# Work required
Every entry below should be written out exactly, and no image should appear.

[Document images with source code]
......

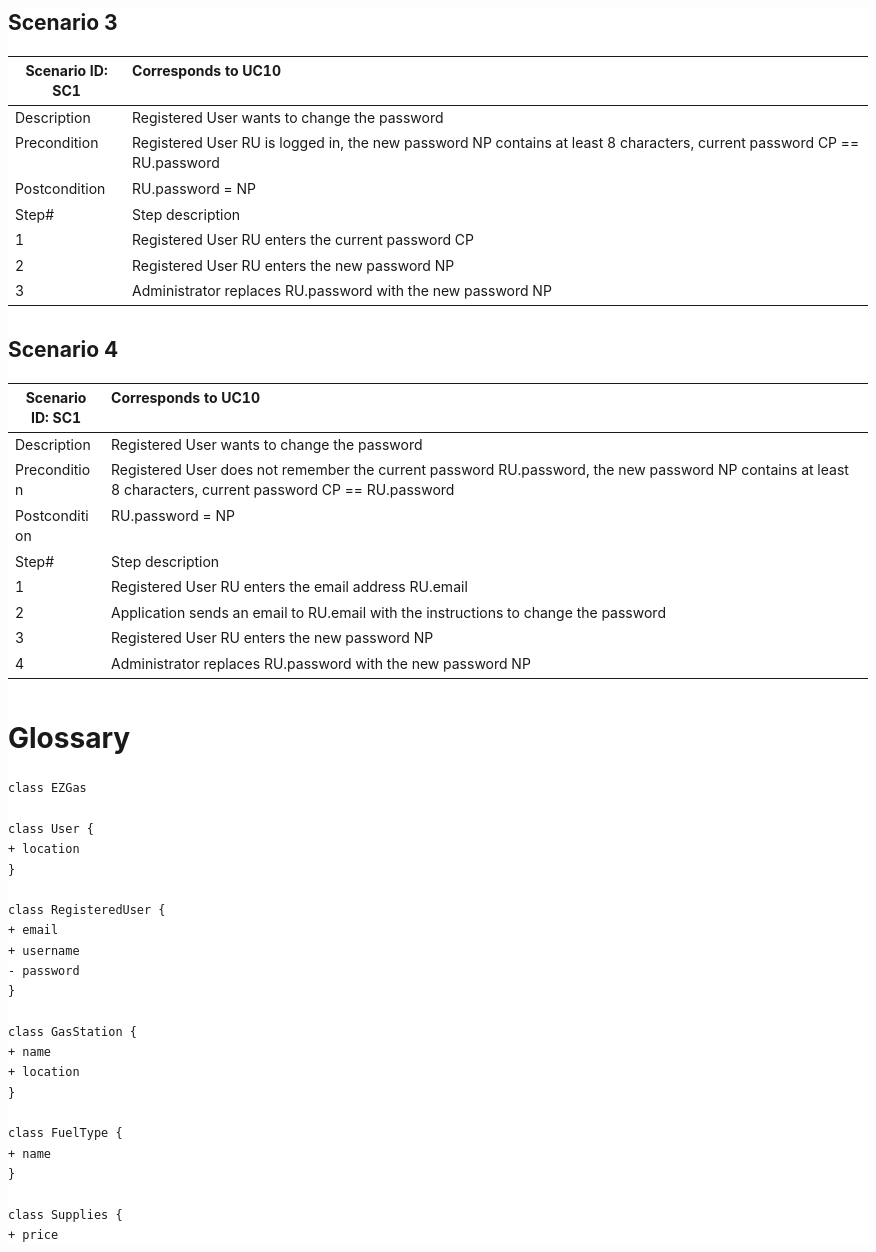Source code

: ## Scenario 3

| Scenario ID: SC1        | Corresponds to UC10  |
| ------------- |:-------------| 
| Description | Registered User wants to change the password |
| Precondition | Registered User RU is logged in, the new password NP contains at least 8 characters, current password CP == RU.password |
| Postcondition | RU.password = NP |
| Step#        |  Step description   |
|  1     | Registered User RU enters the current password CP |  
|  2     | Registered User RU enters the new password NP |
|  3     | Administrator replaces RU.password with the new password NP |

## Scenario 4

| Scenario ID: SC1        | Corresponds to UC10  |
| ------------- |:-------------| 
| Description | Registered User wants to change the password |
| Precondition | Registered User does not remember the current password RU.password, the new password NP contains at least 8 characters, current password CP == RU.password |
| Postcondition | RU.password = NP |
| Step#        |  Step description   |
|  1     | Registered User RU enters the email address RU.email |  
|  2     | Application sends an email to RU.email with the instructions to change the password |
|  3     | Registered User RU enters the new password NP |
| 4 	 | Administrator replaces RU.password with the new password NP|


# Glossary

```plantuml
class EZGas

class User {
+ location
}

class RegisteredUser {
+ email
+ username
- password
}

class GasStation {
+ name
+ location
}

class FuelType {
+ name
}

class Supplies {
+ price
```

......

# Output for this exercise
Source code

: ## Scenario 3

| Scenario ID: SC1        | Corresponds to UC10  |
| ------------- |:-------------| 
| Description | Registered User wants to change the password |
| Precondition | Registered User RU is logged in, the new password NP contains at least 8 characters, current password CP == RU.password |
| Postcondition | RU.password = NP |
| Step#        |  Step description   |
|  1     | Registered User RU enters the current password CP |  
|  2     | Registered User RU enters the new password NP |
|  3     | Administrator replaces RU.password with the new password NP |

## Scenario 4

| Scenario ID: SC1        | Corresponds to UC10  |
| ------------- |:-------------| 
| Description | Registered User wants to change the password |
| Precondition | Registered User does not remember the current password RU.password, the new password NP contains at least 8 characters, current password CP == RU.password |
| Postcondition | RU.password = NP |
| Step#        |  Step description   |
|  1     | Registered User RU enters the email address RU.email |  
|  2     | Application sends an email to RU.email with the instructions to change the password |
|  3     | Registered User RU enters the new password NP |
| 4 	 | Administrator replaces RU.password with the new password NP|


# Glossary

```plantuml
class EZGas

class User {
+ location
}

class RegisteredUser {
+ email
+ username
- password
}

class GasStation {
+ name
+ location
}

class FuelType {
+ name
}

class Supplies {
+ price
```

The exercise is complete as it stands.